The figures are politically sensitive. The number of American combat deaths since the start of the war is 166 -- 19 more than the death toll in the first Gulf war.

The passing of that benchmark last month erased the perception, popular at the time Baghdad fell, that the US had scored an easy victory.

According to a Gallup poll, 63 percent of Americans still think Iraq was worth going to war over, but a quarter want the troops out now and another third want a withdrawal if the casualty figures continue to mount.

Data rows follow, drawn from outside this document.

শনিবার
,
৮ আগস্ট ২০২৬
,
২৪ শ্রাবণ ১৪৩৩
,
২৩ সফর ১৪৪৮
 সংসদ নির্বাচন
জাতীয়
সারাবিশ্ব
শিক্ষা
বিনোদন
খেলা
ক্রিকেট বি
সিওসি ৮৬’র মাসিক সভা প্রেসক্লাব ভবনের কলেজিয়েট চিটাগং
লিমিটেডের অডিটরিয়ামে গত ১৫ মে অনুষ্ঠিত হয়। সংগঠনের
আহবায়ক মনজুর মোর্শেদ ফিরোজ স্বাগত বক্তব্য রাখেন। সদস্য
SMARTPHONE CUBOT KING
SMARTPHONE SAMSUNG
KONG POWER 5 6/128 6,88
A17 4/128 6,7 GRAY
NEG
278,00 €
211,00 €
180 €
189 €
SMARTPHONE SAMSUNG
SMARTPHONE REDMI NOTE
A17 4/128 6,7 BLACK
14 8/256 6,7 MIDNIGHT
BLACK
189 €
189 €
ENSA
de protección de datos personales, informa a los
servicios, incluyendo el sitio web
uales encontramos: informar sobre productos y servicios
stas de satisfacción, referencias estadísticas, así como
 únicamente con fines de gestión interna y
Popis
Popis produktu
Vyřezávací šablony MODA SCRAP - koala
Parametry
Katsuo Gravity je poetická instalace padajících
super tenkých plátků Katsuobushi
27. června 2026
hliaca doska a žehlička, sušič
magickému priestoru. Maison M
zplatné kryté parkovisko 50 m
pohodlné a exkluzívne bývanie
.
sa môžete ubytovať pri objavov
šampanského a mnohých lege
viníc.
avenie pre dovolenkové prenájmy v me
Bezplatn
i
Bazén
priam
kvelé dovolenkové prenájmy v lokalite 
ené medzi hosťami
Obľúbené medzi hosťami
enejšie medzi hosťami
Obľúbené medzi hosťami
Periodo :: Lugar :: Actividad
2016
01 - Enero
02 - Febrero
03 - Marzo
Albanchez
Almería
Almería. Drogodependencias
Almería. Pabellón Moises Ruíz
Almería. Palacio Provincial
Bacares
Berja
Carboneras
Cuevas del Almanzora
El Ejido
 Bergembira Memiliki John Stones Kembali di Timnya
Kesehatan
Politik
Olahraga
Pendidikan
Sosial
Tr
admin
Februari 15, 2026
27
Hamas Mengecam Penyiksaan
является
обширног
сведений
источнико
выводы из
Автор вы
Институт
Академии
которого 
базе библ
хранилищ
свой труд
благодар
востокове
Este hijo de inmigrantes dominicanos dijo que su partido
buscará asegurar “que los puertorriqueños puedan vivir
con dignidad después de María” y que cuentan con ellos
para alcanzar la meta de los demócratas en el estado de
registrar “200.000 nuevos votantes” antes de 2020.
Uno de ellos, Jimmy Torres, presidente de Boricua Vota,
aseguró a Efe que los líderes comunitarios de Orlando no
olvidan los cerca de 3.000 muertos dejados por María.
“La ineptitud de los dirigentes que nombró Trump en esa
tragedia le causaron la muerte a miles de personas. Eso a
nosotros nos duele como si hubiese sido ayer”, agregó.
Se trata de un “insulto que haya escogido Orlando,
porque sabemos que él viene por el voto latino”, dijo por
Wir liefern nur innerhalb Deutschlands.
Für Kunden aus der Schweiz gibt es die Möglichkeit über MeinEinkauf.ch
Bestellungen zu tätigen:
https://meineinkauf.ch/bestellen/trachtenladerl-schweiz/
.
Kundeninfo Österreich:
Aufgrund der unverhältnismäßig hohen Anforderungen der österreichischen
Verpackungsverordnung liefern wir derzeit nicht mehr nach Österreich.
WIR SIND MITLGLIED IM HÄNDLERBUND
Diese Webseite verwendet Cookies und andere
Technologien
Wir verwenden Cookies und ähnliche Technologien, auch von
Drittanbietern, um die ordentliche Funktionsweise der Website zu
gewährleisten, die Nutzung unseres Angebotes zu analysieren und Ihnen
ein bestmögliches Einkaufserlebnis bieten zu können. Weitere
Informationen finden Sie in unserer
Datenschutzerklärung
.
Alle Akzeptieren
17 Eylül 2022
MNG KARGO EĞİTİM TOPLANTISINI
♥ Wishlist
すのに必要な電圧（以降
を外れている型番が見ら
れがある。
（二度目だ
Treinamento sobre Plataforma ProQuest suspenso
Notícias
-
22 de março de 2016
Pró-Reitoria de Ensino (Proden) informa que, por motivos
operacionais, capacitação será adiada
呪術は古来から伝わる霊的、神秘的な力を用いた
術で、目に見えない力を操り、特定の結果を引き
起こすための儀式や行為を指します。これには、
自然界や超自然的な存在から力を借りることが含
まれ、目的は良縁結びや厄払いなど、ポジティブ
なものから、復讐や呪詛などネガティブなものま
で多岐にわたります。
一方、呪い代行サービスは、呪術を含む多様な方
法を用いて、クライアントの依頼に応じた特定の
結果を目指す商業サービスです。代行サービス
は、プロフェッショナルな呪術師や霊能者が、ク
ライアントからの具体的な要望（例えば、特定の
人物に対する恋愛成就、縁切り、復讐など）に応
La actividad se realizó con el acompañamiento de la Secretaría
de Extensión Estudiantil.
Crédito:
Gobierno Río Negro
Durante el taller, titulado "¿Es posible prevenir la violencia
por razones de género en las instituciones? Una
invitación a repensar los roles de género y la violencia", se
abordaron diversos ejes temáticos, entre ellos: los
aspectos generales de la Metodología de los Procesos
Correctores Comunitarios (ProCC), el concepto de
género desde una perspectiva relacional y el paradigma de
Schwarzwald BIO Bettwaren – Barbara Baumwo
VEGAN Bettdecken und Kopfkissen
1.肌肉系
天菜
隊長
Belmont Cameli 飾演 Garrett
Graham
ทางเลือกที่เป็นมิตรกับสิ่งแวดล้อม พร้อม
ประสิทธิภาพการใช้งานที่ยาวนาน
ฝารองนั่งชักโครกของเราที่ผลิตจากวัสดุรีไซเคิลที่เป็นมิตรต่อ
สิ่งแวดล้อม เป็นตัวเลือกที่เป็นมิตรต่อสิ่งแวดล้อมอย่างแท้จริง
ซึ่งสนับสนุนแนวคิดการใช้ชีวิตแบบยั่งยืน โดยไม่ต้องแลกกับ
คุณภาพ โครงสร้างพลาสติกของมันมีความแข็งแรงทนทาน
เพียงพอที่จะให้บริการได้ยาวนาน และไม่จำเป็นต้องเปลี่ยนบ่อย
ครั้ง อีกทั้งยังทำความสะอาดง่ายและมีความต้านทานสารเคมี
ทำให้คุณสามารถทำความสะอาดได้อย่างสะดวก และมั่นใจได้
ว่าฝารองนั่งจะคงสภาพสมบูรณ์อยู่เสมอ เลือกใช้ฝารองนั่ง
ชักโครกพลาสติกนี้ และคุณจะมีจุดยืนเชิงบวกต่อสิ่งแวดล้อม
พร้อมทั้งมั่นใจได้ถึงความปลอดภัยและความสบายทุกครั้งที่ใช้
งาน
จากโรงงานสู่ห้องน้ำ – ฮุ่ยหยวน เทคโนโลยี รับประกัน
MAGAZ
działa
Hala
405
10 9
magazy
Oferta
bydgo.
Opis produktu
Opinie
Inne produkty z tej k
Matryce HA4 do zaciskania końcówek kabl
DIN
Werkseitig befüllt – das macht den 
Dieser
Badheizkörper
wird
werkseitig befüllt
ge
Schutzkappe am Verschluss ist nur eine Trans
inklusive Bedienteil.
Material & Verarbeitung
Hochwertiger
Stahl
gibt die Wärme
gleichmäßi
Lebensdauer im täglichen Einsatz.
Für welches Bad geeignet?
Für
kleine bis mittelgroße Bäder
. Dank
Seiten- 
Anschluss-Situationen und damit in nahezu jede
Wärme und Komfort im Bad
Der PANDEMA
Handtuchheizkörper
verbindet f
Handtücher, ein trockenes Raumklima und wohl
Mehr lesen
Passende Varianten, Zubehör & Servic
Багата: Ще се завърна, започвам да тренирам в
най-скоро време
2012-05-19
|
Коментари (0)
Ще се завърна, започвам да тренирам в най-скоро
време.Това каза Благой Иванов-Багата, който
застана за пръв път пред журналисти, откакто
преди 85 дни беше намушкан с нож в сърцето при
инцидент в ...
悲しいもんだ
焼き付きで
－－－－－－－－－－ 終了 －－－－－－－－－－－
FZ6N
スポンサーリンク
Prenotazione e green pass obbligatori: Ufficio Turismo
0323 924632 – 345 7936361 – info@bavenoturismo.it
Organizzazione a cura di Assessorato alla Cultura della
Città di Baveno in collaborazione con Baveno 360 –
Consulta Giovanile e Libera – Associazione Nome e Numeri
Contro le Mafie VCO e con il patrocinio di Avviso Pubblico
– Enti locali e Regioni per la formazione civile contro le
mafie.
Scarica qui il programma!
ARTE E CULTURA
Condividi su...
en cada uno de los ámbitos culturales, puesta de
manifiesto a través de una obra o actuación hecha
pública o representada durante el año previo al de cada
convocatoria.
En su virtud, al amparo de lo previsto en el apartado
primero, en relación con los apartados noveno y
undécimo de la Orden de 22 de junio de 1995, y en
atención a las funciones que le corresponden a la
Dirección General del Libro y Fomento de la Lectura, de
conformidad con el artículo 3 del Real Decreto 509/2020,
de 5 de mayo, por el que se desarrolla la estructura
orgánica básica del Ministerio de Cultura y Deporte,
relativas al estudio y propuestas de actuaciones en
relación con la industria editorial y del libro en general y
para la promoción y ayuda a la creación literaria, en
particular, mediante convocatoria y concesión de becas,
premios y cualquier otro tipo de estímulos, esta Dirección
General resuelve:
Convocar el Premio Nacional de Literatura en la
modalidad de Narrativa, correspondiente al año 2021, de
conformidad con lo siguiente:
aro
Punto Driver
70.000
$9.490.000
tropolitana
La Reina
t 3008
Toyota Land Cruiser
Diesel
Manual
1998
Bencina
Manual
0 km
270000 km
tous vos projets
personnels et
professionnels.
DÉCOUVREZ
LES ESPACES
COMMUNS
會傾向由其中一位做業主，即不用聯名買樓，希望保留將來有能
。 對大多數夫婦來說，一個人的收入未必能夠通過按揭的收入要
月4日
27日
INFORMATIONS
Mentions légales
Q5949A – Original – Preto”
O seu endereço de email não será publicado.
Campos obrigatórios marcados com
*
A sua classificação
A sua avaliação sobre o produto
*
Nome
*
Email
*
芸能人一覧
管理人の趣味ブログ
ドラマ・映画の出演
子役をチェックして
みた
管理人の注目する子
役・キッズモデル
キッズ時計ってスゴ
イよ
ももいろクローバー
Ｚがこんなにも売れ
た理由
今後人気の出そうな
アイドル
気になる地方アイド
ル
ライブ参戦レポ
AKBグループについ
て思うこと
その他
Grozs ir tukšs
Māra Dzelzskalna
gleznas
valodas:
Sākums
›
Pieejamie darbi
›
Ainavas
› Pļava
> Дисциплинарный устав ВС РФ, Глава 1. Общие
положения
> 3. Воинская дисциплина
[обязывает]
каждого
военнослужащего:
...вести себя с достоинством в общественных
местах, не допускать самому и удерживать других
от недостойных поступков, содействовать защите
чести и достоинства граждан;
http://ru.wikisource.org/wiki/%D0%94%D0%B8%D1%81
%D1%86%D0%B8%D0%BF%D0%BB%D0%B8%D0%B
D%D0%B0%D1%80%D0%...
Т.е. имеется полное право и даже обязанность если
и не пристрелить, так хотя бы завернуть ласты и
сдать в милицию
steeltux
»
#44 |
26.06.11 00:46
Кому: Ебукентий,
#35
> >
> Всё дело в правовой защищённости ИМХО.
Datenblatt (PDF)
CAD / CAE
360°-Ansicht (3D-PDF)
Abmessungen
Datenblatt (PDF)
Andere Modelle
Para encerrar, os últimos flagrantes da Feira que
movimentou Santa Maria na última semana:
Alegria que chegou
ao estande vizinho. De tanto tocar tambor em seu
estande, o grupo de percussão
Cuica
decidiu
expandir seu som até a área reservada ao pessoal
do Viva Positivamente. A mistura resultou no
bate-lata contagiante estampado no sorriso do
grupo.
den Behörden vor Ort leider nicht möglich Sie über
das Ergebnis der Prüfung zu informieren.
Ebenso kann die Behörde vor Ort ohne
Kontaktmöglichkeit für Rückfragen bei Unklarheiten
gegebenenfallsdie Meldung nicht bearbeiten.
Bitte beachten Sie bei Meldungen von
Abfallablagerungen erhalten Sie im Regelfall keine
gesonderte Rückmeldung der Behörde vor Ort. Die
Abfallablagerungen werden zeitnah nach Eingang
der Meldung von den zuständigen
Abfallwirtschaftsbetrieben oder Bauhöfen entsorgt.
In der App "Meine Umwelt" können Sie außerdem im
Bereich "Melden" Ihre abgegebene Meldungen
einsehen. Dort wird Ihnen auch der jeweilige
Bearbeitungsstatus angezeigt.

In fact, the total death toll this time is 248 -- including accidents and suicides -- and as the number of non-combat deaths and serious injuries becomes more widely known, the erosion of public confidence is likely to continue, posing a threat to Bush's prospects of re-election, which at the beginning of May had seemed a foregone conclusion.

Military observers say it is unusual, even in a "low-intensity" guerrilla war such as the situation seen in Iraq, for non-combat deaths to outnumber combat casualties.

The Pentagon does not tabulate the cause of those deaths, but according to a US Web site that has been tracking official reports, Iraq Coalition Casualty Count, 23 American soldiers have died in car or helicopter accidents since May 1, while 12 have been killed in accidents with weapons or explosives.

Three deaths have been categorized as "possible suicides," three have died from illness and three from drowning. The rest are unexplained.

Wounded American soldiers continue to be flown back to the US at a relentless rate, in twice-weekly transport flights to Andrews Air Force Base near Washington.

Hospital staff are working 70- or 80-hour weeks, and the Walter Reed Army Hospital in Washington is so full that it has taken over beds normally reserved for cancer patients to handle the influx, according to a report on CBS television.

Meanwhile, at the nearby national naval medical center in Bethesda, Maryland, new Marine injuries are delivered almost daily by a medical plane known as the Nightingale.